Women in the categories poorest and poorer have \(10.8\%\) and \(5.0\%\) higher CEB than those in the middle income group, respectively. In contrast, the richer and richest have \(3.0\%\) and \(5.0\%\) lower CEB than the reference category, respectively. Figure 4d shows the expected number of CEB among women by their household wealth status. The women in the household with middle wealth status have expected number of CEB of 1.94 which is slightly (but insignificantly) lower than the national average (to be provided below). The women in the richer and the richest households have significantly lower expected number of CEB of 1.88 and 1.84, respectively, than the women in the households with middle wealth status. The women in the poorer and the poorest households have significantly larger expected number of CEB of 2.03 and 2.15, respectively, than the national average.

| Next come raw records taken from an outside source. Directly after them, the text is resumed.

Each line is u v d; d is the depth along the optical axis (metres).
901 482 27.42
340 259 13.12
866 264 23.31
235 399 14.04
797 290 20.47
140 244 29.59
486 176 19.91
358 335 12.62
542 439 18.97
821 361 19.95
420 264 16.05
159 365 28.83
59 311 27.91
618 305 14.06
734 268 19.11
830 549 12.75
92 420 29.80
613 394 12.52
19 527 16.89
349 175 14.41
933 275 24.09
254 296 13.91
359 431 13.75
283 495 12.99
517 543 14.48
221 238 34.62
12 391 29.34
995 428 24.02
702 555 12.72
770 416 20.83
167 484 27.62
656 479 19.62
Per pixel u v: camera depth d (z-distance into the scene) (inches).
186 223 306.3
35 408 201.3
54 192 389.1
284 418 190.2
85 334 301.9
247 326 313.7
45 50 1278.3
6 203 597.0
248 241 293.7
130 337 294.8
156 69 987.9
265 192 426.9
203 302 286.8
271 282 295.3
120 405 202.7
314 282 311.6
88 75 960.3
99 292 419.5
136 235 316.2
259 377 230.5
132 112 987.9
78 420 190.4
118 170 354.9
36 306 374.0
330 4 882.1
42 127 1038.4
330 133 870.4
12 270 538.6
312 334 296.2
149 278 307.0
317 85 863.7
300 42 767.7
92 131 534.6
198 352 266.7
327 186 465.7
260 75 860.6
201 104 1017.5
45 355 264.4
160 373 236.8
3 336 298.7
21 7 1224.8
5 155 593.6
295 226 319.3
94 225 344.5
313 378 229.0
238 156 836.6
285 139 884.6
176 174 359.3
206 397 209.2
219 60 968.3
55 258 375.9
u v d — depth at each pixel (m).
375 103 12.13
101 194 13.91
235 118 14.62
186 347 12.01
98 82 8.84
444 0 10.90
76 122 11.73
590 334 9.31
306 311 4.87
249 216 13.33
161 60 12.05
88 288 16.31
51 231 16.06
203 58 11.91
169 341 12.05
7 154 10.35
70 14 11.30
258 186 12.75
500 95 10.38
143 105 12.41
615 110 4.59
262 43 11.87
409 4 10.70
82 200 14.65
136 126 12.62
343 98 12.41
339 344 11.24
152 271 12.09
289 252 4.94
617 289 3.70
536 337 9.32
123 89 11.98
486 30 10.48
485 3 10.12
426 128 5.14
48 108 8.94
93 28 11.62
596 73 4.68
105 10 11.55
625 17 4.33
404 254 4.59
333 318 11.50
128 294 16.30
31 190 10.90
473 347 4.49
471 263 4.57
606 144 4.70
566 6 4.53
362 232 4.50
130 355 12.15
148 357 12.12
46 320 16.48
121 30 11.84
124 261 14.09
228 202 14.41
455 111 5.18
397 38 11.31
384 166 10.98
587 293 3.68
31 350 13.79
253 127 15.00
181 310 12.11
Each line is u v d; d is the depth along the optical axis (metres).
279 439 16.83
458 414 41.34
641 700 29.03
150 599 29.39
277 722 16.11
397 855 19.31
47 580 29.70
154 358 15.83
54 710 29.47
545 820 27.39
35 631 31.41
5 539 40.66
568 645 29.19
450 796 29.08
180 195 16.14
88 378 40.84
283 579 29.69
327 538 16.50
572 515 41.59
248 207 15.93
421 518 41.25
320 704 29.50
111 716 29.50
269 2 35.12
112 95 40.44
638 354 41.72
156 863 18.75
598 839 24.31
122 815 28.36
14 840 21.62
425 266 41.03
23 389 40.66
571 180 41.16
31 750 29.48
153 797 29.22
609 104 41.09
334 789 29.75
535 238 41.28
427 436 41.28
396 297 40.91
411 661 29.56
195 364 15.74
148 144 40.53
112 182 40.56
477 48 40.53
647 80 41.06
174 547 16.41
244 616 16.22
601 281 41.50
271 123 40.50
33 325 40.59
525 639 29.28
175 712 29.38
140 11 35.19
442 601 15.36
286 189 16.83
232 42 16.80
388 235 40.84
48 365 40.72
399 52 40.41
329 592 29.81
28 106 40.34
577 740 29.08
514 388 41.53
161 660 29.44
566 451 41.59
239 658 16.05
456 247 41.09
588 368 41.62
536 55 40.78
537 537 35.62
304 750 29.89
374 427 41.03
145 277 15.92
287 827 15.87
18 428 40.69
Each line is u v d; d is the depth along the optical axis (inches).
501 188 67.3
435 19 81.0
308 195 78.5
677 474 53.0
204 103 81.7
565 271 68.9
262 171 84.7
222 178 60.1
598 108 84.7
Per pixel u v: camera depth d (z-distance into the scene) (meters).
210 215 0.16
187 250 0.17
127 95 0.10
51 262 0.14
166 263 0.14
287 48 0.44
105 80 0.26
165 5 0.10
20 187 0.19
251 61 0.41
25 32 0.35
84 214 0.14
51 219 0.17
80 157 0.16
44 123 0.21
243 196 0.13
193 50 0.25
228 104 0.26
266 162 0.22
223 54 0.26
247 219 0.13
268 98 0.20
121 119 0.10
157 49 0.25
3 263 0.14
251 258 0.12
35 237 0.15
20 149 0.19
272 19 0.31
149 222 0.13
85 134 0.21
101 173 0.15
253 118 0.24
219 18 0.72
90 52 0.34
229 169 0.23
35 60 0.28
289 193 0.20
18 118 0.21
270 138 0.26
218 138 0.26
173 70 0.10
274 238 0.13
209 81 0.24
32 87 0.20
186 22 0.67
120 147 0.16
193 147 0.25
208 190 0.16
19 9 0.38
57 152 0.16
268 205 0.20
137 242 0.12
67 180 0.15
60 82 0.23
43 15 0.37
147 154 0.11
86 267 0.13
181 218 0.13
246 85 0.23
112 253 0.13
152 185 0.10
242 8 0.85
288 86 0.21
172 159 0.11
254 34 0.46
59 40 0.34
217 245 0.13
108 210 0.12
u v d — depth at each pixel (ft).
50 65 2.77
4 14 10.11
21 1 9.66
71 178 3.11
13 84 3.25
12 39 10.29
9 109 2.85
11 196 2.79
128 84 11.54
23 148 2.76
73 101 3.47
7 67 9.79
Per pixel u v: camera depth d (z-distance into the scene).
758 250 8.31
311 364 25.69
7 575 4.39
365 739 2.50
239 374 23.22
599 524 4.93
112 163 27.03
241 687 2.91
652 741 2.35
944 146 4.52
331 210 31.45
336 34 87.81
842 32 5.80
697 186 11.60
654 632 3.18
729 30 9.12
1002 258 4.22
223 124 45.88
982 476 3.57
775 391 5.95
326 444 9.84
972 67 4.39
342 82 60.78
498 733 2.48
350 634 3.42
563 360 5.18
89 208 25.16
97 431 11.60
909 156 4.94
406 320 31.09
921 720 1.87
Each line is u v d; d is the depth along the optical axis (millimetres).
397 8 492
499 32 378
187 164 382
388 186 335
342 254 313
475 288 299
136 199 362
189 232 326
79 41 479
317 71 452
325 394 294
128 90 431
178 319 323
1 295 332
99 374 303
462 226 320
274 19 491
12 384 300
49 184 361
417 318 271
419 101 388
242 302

We did not find a statistically significant difference in mean number of CEB between rural and urban areas (Table 2, Fig. 4e). It is likely that the gap between the rural and urban areas is narrowing down over time.

At present Bangladesh is divided into eight administrative divisions: Barishal, Chittagong, Dhaka (holding nation’s capital city), Khulna, Mymensing, Rajshahi, Rangpur and Sylhet. Islam et al. [50] studied the differential of fertility by division and found marked variations in fertility, when Bangladesh was divided into six divisions only. Kabir et al. [55] studied the regional variation in fertility in Bangladesh using the the 2004 BDHS data. In this study, while the number of CEB in Rajshahi division is \(9.5\%\) lower than the Dhaka division, the numbers of CEB in Chittagong and Sylhet divisions are \(19.3\%\) and \(25.1\%\) higher than the Dhaka division, respectively (Table 2). Figure 4f shows the expected number of CEB with \(95\%\) CI in Bangladesh as a whole and by administrative divisions. The expected CEB in Bangladesh (national level) is 1.97 (\(95\%\) CI \(1.96-1.98\)). The two divisions that have shown much improvement over the national average are Rajshahi and Khulna to which the expected number of CEB are 1.74 (\(95\%\) CI \(1.71-1.77\)) and 1.74 (\(95\%\) CI \(1.71-1.78\)), respectively. The two divisions that are doing worse in comparison to the national average are Chittagong and Sylhet with expected number of CEB 2.29 (\(95\%\) CI \(2.25-2.33\)) and 2.41 (\(95\%\) CI \(2.35-2.46\)), respectively.

In this study, effects of societal variables (characterised by district level compositional features) such as adult literacy and contraceptive prevalence rates on the number of CEB among married women reproductive age in Bangladesh have been studied for which the result follows. The district level adult literacy rate and CEB were significantly associated: For ten percent increase in the district level adult literacy rate, the number of CEB decreases by \(3.0\%\) (Table 2). Figure 5a also shows that the association between expected number of CEB against district level adult literacy rate is negative. Note that the first, second (median) and third quartiles of adult literacy rates in Bangladesh are \(67.5\%\), \(71.5\%\) and \(76.2\%\), respectively. When the district level adult literacy moves from the first, second to the third quartile, the expected number of CEB decreases from 1.99 (\(95\%\) CI \(1.98-2.01\)) to 1.97 (\(95\%\) CI \(1.96-1.99\)) to 1.95 (\(95\%\) CI \(1.93-1.96\)). When the adult literacy rate moves up to \(90\%\), the expected number of CEB decreases to 1.88 (\(95\%\) CI \(1.85-1.92\)).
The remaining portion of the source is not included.